The spread of artificial intelligence in medicine is forcing hospitals to ask, who will ensure these tools improve care rather than complicate it?
Some envision a new kind of specialist, trained to analyze complex information for overburdened clinicians. Others believe the path forward lies not in inventing new titles, but in reshaping the roles that already exist.
At WakeMed in Raleigh, N.C., Neal Chawla, MD, chief medical information officer, is focused on foundations.
“All my physician and APP informaticists are getting smarter on AI with the new functionalities we are putting in, but no one is specializing in AI,” he said. Instead, he is building a tiered structure, with informaticists embedded in every specialty. “We plan to start with a solid foundation in practical and applied informatics rather than focusing on cutting-edge AI.”
For Deepti Pandita, MD, CMIO at University of California Irvine Health, training the existing workforce is the answer.
“Rather than creating entirely new roles, we believe in empowering current leaders — through targeted training and collaborative learning — to bridge the gap between algorithms and frontline care,” she said. The approach, she argued, ensures continuity and sustainability in a field that often feels defined by disruption.
Others, like Nadeem Ahmed, MD, CMIO at The Valley Health System in Paramus, NJ, are redefining the job itself. His team is restructuring the role of informaticists “from being ‘support’ driven to being more proactive in seeking solutions to ongoing clinical challenges,” he said. That means tackling alert fatigue, documentation burden and other longstanding irritants, while preparing leaders to evaluate the AI features vendors are rapidly rolling out.
“Rather than creating new informatics roles, I opt to reinvent, restructure and grow our current roles to answer the needs of today and plans for tomorrow,” he said.
But not everyone agrees the current system can handle the coming wave. Bonnie Boles, MD, RN, CMIO at Tanner Health in Carrollton, Ga., said most community hospitals lack the resources of academic centers.
“Employing teams of AI scientists isn’t feasible for us,” she said. “In our world, the best path forward is a new kind of leader already emerging: a chief AI officer who deeply understands healthcare and can safely guide how AI is integrated into clinical workflows.”
John Potts, DO, CMIO of Main Line Health in Radnor, Pa, echoed that sentiment. While he sees a “clear need for new roles like physician-algorithm specialists” — he acknowledges smaller systems may never be able to afford them. Benjamin Slovis, MD, at Temple University Hospital in Philadelphia is altogether skeptical. For him, the priority is building community and mentorship, urging junior faculty to pursue board certification and participate in governance.

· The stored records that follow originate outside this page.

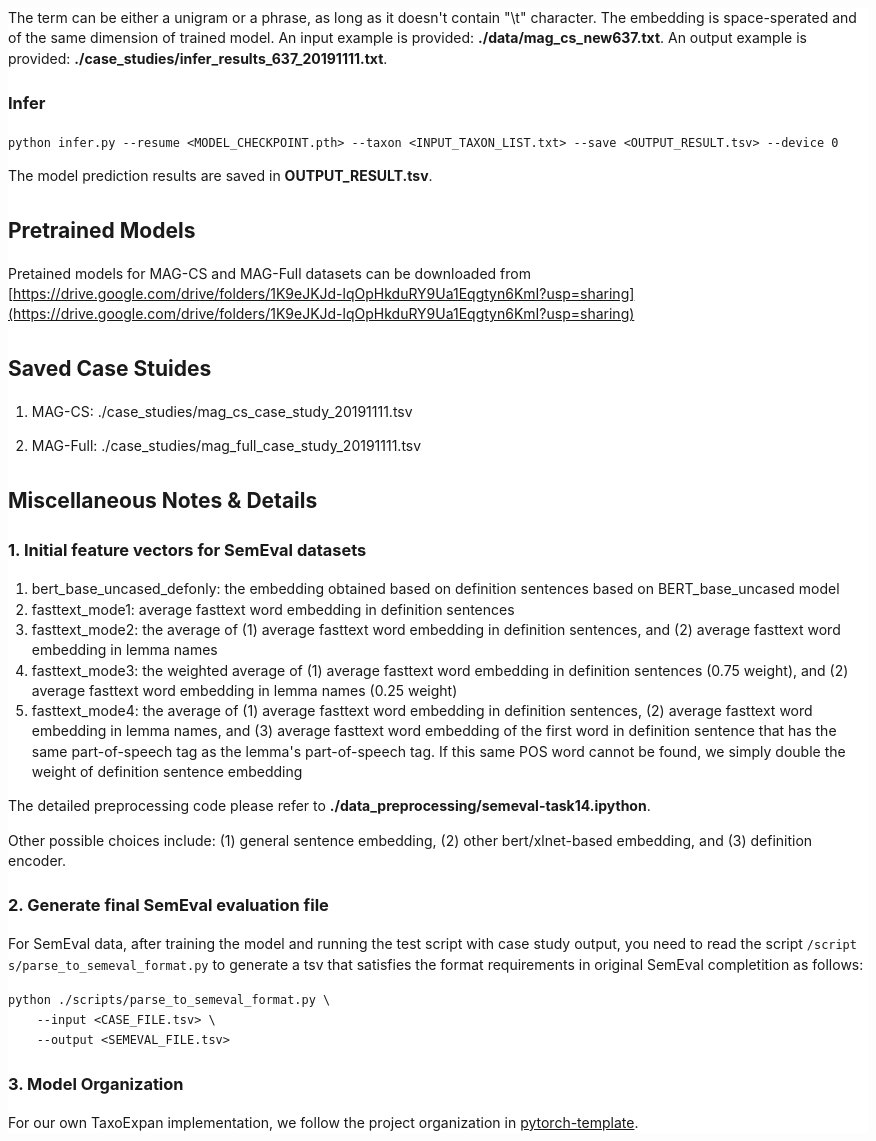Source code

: The term can be either a unigram or a phrase, as long as it doesn't contain "\t" character.
The embedding is space-sperated and of the same dimension of trained model.
An input example is provided: **./data/mag_cs_new637.txt**.
An output example is provided: **./case_studies/infer_results_637_20191111.txt**.

### Infer

```
python infer.py --resume <MODEL_CHECKPOINT.pth> --taxon <INPUT_TAXON_LIST.txt> --save <OUTPUT_RESULT.tsv> --device 0
```

The model prediction results are saved in **OUTPUT_RESULT.tsv**.

## Pretrained Models

Pretained models for MAG-CS and MAG-Full datasets can be downloaded from [https://drive.google.com/drive/folders/1K9eJKJd-lqOpHkduRY9Ua1Eqgtyn6KmI?usp=sharing](https://drive.google.com/drive/folders/1K9eJKJd-lqOpHkduRY9Ua1Eqgtyn6KmI?usp=sharing)

## Saved Case Stuides

1. MAG-CS: ./case_studies/mag_cs_case_study_20191111.tsv

2. MAG-Full: ./case_studies/mag_full_case_study_20191111.tsv

## Miscellaneous Notes & Details

### 1. Initial feature vectors for SemEval datasets

1. bert_base_uncased_defonly: the embedding obtained based on definition sentences based on BERT_base_uncased model
2. fasttext_mode1: average fasttext word embedding in definition sentences
3. fasttext_mode2: the average of (1) average fasttext word embedding in definition sentences, and (2) average fasttext word embedding in lemma names
4. fasttext_mode3: the weighted average of (1) average fasttext word embedding in definition sentences (0.75 weight), and (2) average fasttext word embedding in lemma names (0.25 weight)
5. fasttext_mode4: the average of (1) average fasttext word embedding in definition sentences, (2) average fasttext word embedding in lemma names, and (3) average fasttext word embedding of the first word in definition sentence that has the same part-of-speech tag as the lemma's part-of-speech tag. If this same POS word cannot be found, we simply double the weight of definition sentence embedding

The detailed preprocessing code please refer to **./data_preprocessing/semeval-task14.ipython**.

Other possible choices include: (1) general sentence embedding, (2) other bert/xlnet-based embedding, and (3) definition encoder.

### 2. Generate final SemEval evaluation file

For SemEval data, after training the model and running the test script with case study output, you need to read the script `/scripts/parse_to_semeval_format.py` to generate a tsv that satisfies the format requirements in original SemEval completition as follows:

```
python ./scripts/parse_to_semeval_format.py \
    --input <CASE_FILE.tsv> \
    --output <SEMEVAL_FILE.tsv>
```

### 3. Model Organization

For our own TaxoExpan implementation, we follow the project organization in [pytorch-template](https://github.com/victoresque/pytorch-template).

“Understanding clinical workflows and acting as a bridge between clinical practice and technical solutions is the most important aspect of this role,” he said.
Some organizations are experimenting with new pathways. Adventist Health, based in Roseville, Calif., runs physician builder programs and structured mentorship while pushing for leaders with “strong data skills who can apply AI responsibly at the point of care,” said its CMIO, Amer Saati, MD, PhD.
Parkview Health in Fort Wayne, Ind., meanwhile, is letting clinicians sharpen Epic’s AI tools directly.
“In many ways, our physician builders already bridge that gap between algorithms and the front lines,” said Parkview Health CMIO Mark Mabus, MD. “The future just scales it up.”
Even in smaller settings, leaders see opportunity. At Archbold Medical Center in Thomasville, Ga., Kendall Wyatt, MD, RN, vice president of information services and chief information officer, said the focus is on two deceptively simple principles: understanding the problem and the current and future states of clinical workflow. At Cayuga Health in Ithaca, N.Y., which went live on Epic just six months ago, CMIO John-Paul Mead, MD, is already looking beyond his own role. He envisions physician and nurse informaticists, and soon provider-analysts, who can help meet the demands of value-based care.
The responses reveal no single blueprint for the future. Some systems are investing in new roles, others are doubling down on education and mentorship. What unites them is the recognition that AI is no longer abstract — and that the responsibility for making it safe and useful will fall to tomorrow’s informatics leaders.